--- What the task asks ---
Pull out every line below that contains the word "knee".

--- Information provided ---
+ + + +
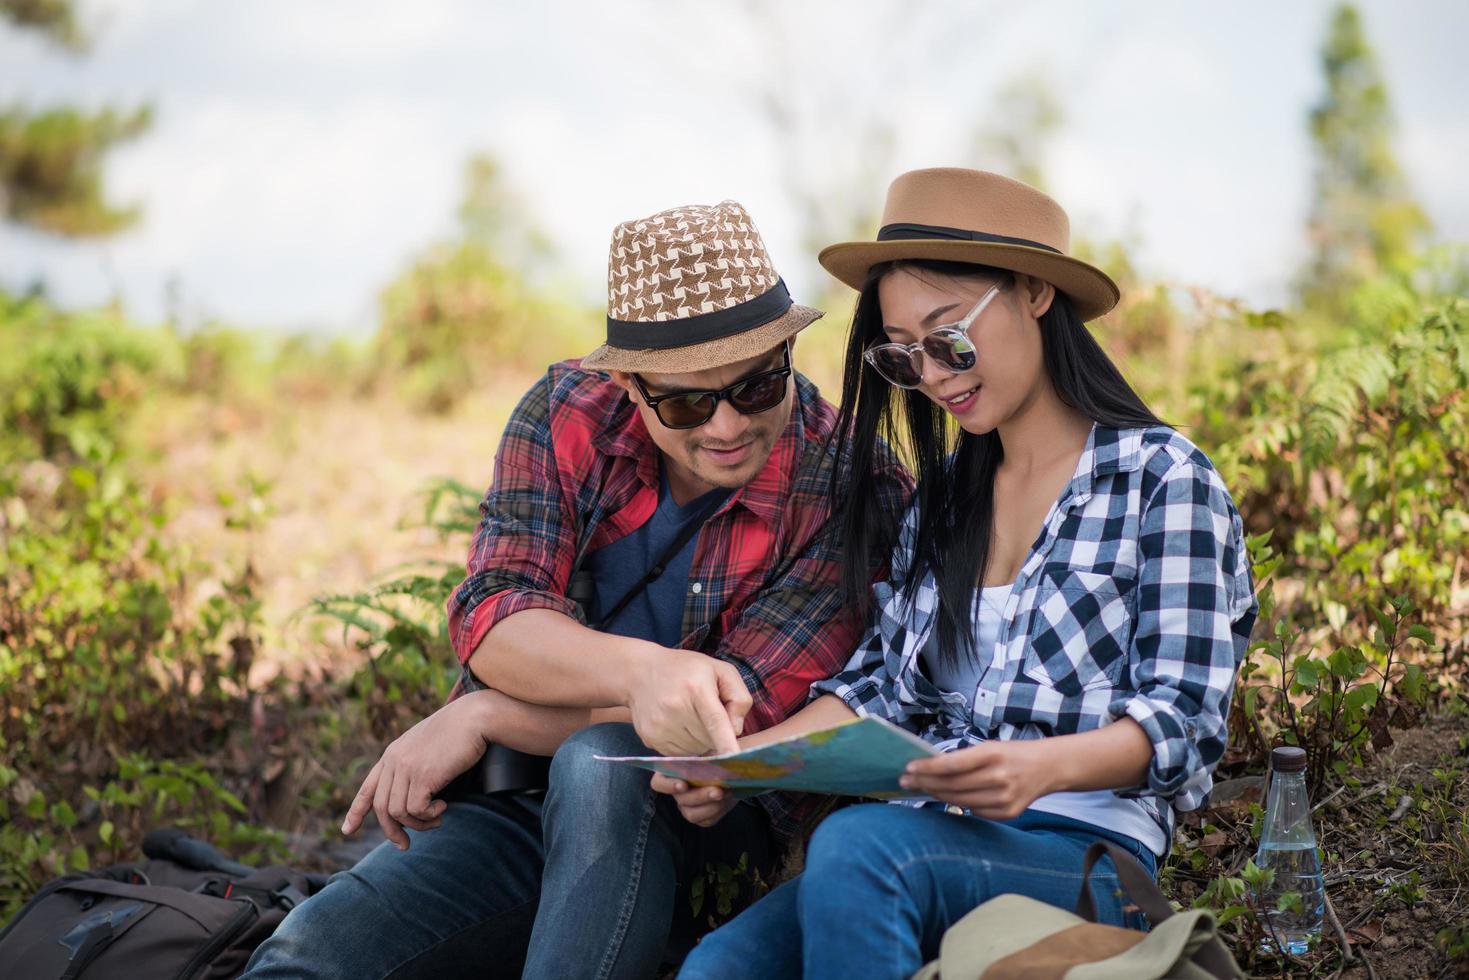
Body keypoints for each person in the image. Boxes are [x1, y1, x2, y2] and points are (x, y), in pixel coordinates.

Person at [242, 201, 912, 980]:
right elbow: (497, 615)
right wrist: (642, 673)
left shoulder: (855, 488)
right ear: (628, 384)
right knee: (306, 959)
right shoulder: (567, 412)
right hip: (518, 803)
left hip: (699, 826)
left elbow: (720, 725)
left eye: (758, 387)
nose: (727, 425)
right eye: (688, 402)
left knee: (600, 762)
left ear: (790, 349)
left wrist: (491, 712)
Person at [666, 169, 1259, 979]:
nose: (936, 376)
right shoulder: (945, 500)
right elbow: (879, 687)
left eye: (949, 339)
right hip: (924, 841)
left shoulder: (1162, 480)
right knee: (715, 970)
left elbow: (1184, 719)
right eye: (904, 358)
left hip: (1081, 854)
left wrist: (1034, 768)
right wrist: (739, 769)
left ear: (1033, 292)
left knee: (857, 847)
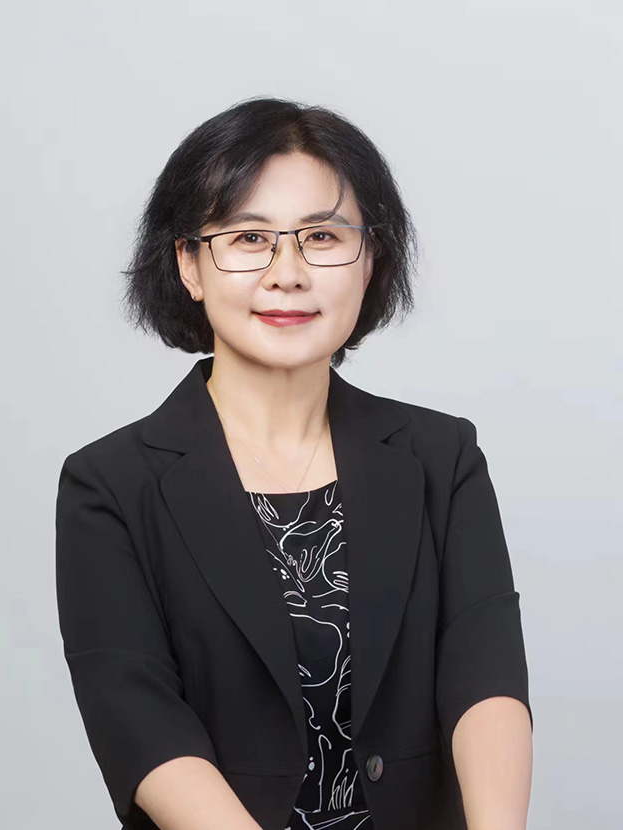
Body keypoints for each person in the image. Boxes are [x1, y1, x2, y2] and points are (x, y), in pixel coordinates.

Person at [55, 96, 534, 830]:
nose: (288, 272)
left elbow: (486, 679)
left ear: (370, 261)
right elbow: (139, 722)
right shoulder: (110, 487)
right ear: (189, 264)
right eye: (249, 237)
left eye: (322, 236)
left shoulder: (443, 458)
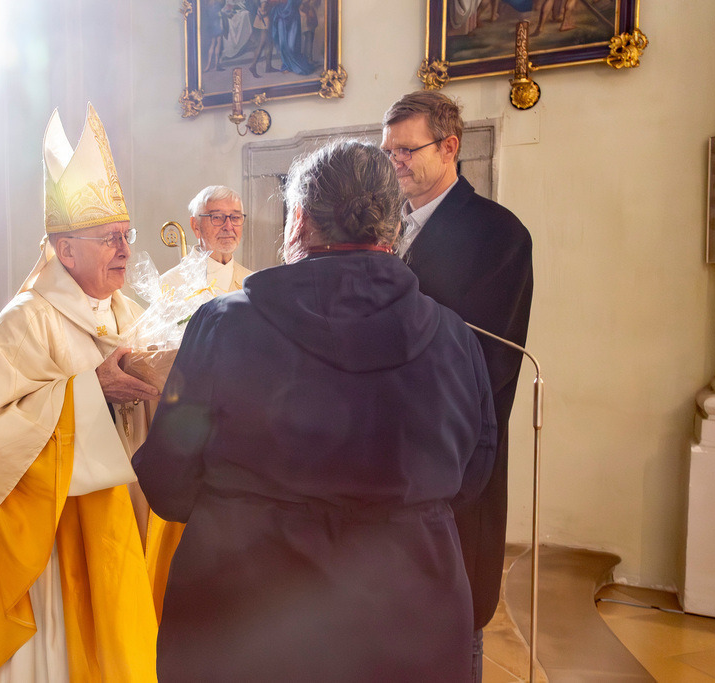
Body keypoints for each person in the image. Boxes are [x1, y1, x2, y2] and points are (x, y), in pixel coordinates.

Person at [133, 140, 497, 681]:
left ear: (298, 220)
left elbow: (167, 482)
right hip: (408, 620)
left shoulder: (224, 325)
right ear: (393, 227)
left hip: (245, 622)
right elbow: (473, 476)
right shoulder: (454, 337)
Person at [0, 104, 182, 682]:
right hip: (52, 541)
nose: (125, 250)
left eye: (125, 235)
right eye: (109, 239)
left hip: (123, 513)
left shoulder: (128, 312)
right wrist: (89, 392)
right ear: (64, 249)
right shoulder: (25, 321)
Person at [381, 90, 534, 680]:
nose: (395, 162)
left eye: (407, 150)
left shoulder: (497, 234)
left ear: (450, 147)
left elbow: (488, 364)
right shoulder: (386, 227)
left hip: (452, 457)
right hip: (387, 460)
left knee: (453, 618)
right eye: (388, 151)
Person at [160, 185, 253, 295]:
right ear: (195, 225)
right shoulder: (169, 284)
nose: (228, 226)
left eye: (236, 217)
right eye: (217, 217)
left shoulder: (254, 284)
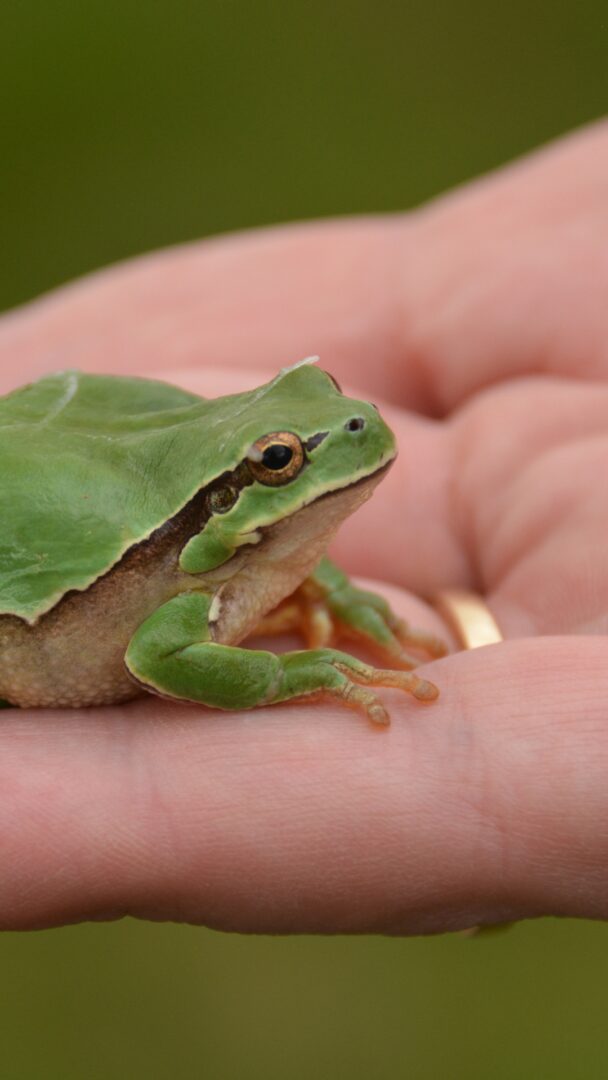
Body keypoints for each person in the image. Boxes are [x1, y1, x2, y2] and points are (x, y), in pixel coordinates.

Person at [0, 120, 606, 934]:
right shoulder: (189, 574)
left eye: (323, 391)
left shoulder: (246, 541)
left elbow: (278, 551)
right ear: (229, 505)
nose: (358, 423)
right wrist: (299, 676)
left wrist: (335, 589)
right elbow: (157, 653)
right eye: (284, 460)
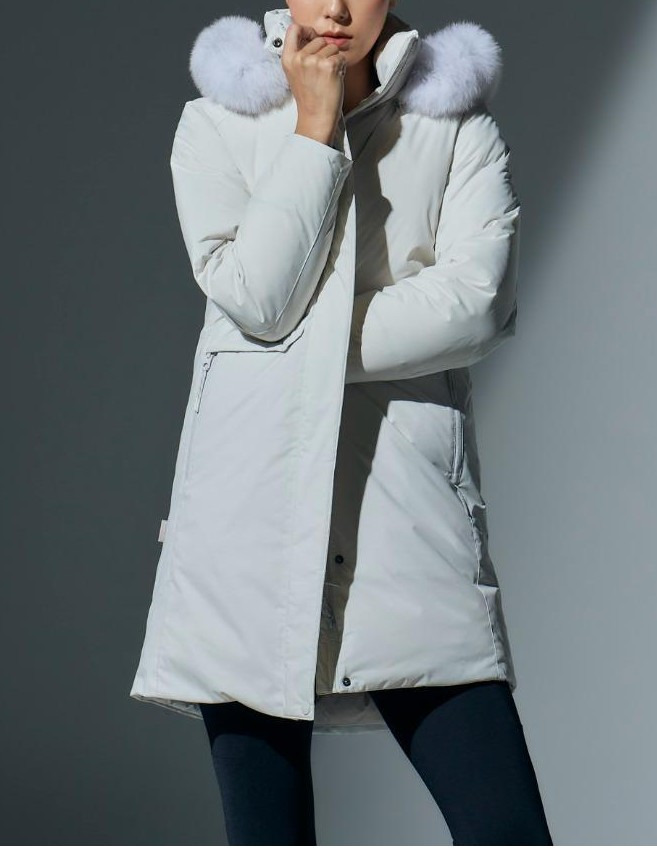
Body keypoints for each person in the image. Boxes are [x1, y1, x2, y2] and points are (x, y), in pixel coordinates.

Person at [130, 0, 553, 845]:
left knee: (505, 831)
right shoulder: (215, 124)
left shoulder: (455, 127)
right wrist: (313, 129)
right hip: (244, 533)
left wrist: (288, 345)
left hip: (406, 523)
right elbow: (258, 296)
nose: (333, 9)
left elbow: (476, 305)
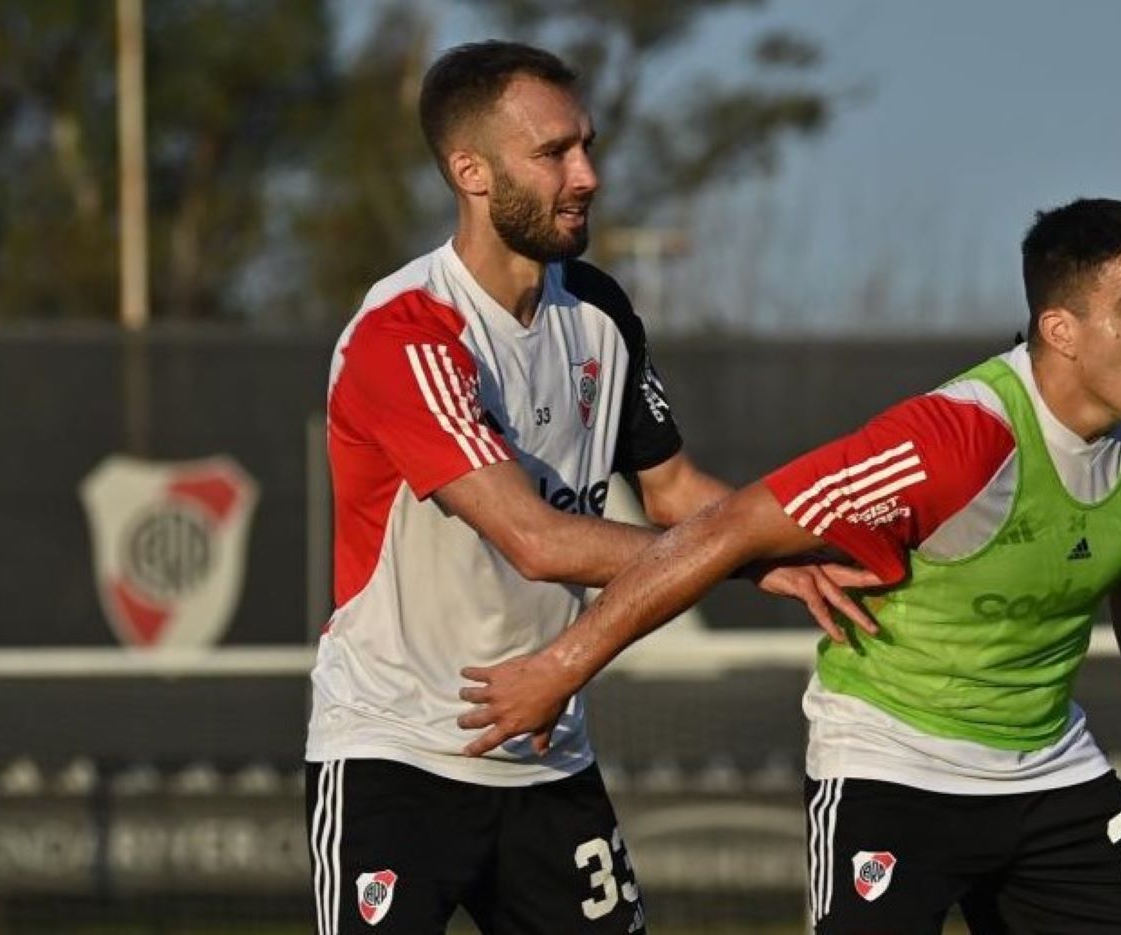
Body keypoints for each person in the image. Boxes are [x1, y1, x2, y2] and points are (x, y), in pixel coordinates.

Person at [457, 198, 1121, 933]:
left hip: (1049, 767)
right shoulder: (954, 442)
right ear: (1062, 329)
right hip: (896, 767)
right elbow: (725, 528)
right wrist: (561, 667)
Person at [303, 40, 873, 935]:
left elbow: (675, 487)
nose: (589, 175)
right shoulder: (406, 332)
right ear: (471, 172)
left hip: (544, 753)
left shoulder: (600, 309)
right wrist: (741, 552)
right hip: (394, 751)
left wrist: (797, 542)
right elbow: (536, 540)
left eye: (588, 145)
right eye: (554, 152)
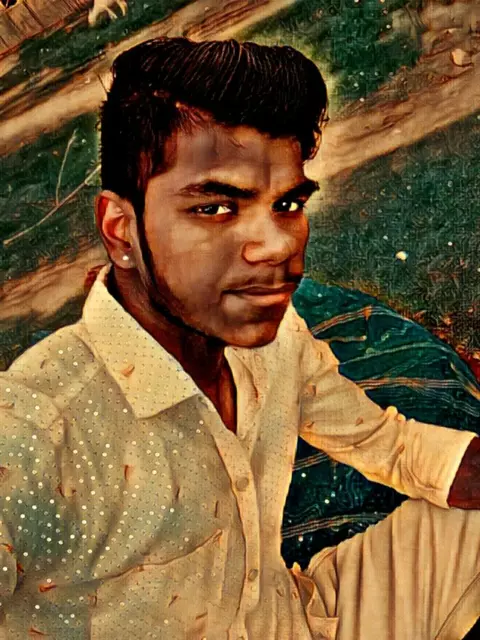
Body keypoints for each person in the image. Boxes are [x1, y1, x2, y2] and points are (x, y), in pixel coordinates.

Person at [0, 37, 478, 640]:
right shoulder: (38, 429)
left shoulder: (277, 340)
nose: (277, 246)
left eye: (288, 204)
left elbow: (386, 443)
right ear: (121, 231)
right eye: (216, 208)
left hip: (304, 622)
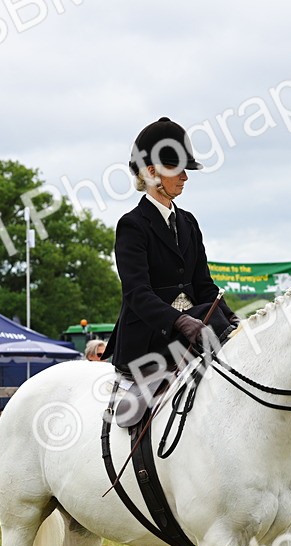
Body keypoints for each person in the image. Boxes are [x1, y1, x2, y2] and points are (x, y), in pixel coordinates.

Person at [107, 117, 237, 384]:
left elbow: (205, 287)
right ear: (152, 172)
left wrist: (234, 318)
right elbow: (137, 293)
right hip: (150, 337)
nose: (185, 177)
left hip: (193, 332)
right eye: (177, 169)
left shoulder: (188, 222)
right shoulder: (132, 225)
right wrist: (180, 321)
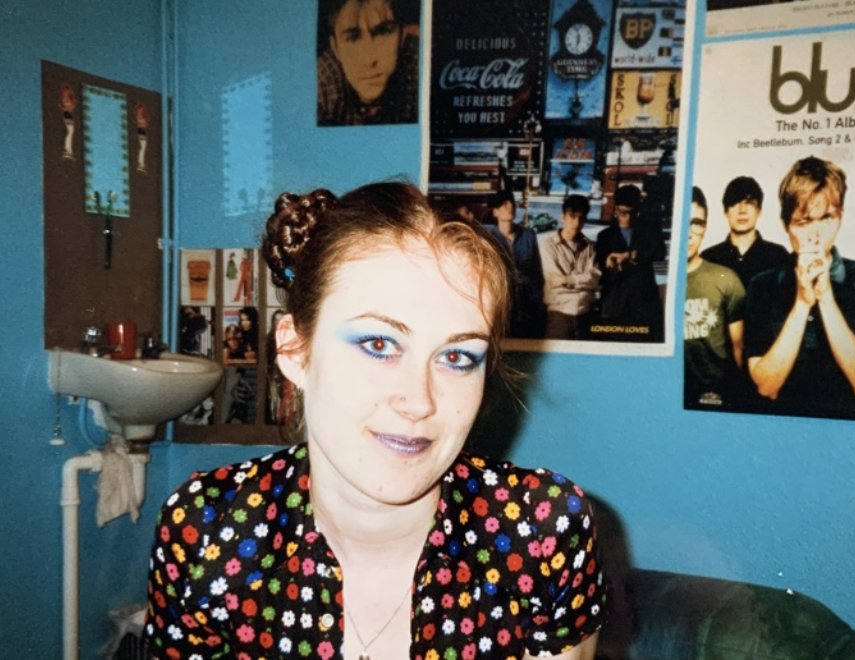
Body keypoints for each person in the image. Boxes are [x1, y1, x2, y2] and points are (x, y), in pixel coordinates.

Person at [143, 182, 605, 658]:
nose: (419, 402)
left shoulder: (544, 534)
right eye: (379, 344)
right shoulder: (208, 532)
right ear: (294, 351)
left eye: (458, 356)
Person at [743, 156, 855, 420]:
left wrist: (826, 297)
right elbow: (766, 386)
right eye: (804, 222)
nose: (816, 234)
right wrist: (802, 303)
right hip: (781, 424)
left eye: (827, 218)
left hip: (847, 427)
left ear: (840, 217)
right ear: (786, 225)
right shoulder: (762, 285)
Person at [684, 186, 746, 409]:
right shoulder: (653, 279)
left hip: (714, 393)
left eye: (696, 223)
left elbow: (739, 348)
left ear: (705, 227)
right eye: (682, 221)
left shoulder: (726, 279)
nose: (688, 232)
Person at [317, 0, 419, 125]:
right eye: (352, 38)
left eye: (383, 32)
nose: (369, 59)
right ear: (335, 48)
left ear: (402, 36)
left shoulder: (420, 65)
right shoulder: (321, 81)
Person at [595, 184, 666, 342]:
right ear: (616, 210)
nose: (626, 217)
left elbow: (660, 252)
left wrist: (631, 255)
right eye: (622, 212)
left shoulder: (650, 230)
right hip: (614, 305)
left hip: (644, 303)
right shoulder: (604, 236)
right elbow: (599, 267)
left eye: (630, 213)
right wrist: (608, 264)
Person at [700, 175, 790, 289]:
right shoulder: (709, 258)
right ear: (726, 212)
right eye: (735, 203)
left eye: (749, 203)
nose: (742, 210)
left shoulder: (778, 255)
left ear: (759, 211)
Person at [486, 189, 546, 338]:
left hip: (527, 306)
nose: (510, 207)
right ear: (495, 212)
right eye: (504, 204)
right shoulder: (488, 238)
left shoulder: (528, 235)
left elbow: (536, 272)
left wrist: (537, 301)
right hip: (500, 306)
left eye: (511, 203)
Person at [541, 194, 601, 339]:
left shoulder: (590, 247)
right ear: (563, 216)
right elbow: (554, 281)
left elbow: (595, 278)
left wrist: (567, 280)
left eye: (581, 218)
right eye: (572, 216)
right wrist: (583, 282)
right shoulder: (549, 246)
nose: (576, 222)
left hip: (585, 312)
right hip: (559, 313)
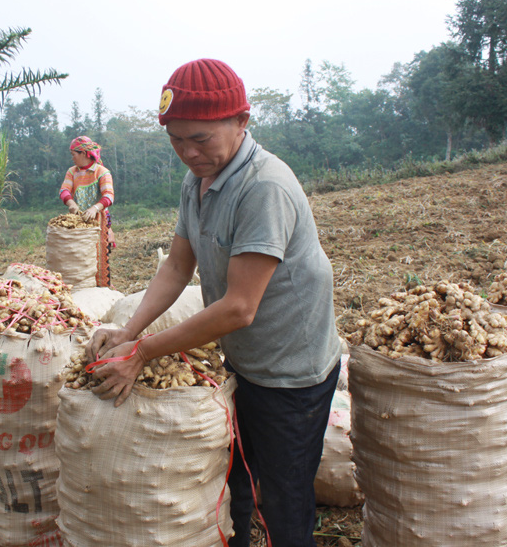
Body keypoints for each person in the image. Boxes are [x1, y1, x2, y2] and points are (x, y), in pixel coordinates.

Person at [85, 58, 342, 547]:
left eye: (200, 138)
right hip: (244, 361)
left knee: (285, 502)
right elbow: (178, 266)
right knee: (236, 481)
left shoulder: (263, 187)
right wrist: (129, 331)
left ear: (242, 122)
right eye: (176, 139)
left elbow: (239, 307)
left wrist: (141, 354)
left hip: (292, 372)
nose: (187, 152)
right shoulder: (198, 180)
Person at [59, 136, 116, 287]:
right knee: (78, 259)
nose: (72, 158)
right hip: (78, 222)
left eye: (74, 154)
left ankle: (102, 289)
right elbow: (64, 190)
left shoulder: (102, 172)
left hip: (99, 221)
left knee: (99, 259)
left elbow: (109, 196)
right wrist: (71, 204)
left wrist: (94, 208)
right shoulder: (72, 172)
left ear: (84, 153)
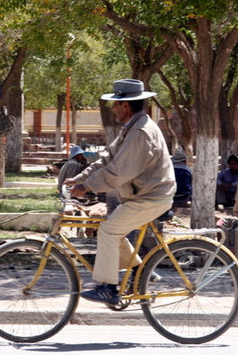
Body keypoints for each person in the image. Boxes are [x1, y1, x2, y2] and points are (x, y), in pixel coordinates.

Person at [65, 79, 176, 305]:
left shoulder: (141, 132)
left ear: (126, 105)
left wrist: (87, 187)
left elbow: (119, 171)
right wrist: (79, 178)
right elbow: (107, 158)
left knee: (108, 231)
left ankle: (108, 287)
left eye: (115, 104)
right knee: (114, 231)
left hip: (152, 196)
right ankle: (140, 271)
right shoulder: (132, 127)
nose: (113, 108)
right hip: (142, 195)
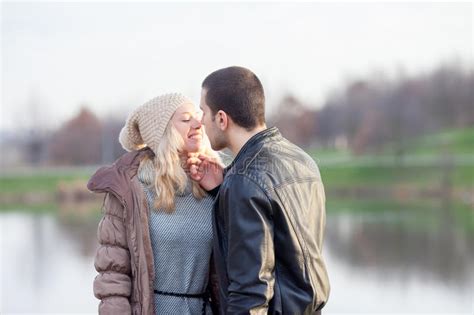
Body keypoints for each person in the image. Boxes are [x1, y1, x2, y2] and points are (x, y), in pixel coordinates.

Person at [189, 66, 330, 314]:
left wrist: (232, 187)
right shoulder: (303, 160)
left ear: (222, 119)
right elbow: (287, 245)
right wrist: (222, 191)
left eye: (203, 111)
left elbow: (251, 294)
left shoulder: (244, 180)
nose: (200, 121)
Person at [87, 93, 220, 315]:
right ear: (163, 133)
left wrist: (221, 189)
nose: (198, 123)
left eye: (198, 117)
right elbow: (112, 277)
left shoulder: (217, 184)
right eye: (186, 119)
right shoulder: (131, 191)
+ + + +
--- Solution for this task ---
right knee: (306, 959)
left knee: (600, 762)
right knee: (715, 970)
left knee: (857, 847)
left knee: (453, 618)
left knee: (505, 831)
left knee: (285, 502)
right knee: (236, 481)
right knee: (78, 259)
left knee: (99, 259)
left knee: (108, 231)
right knee: (114, 231)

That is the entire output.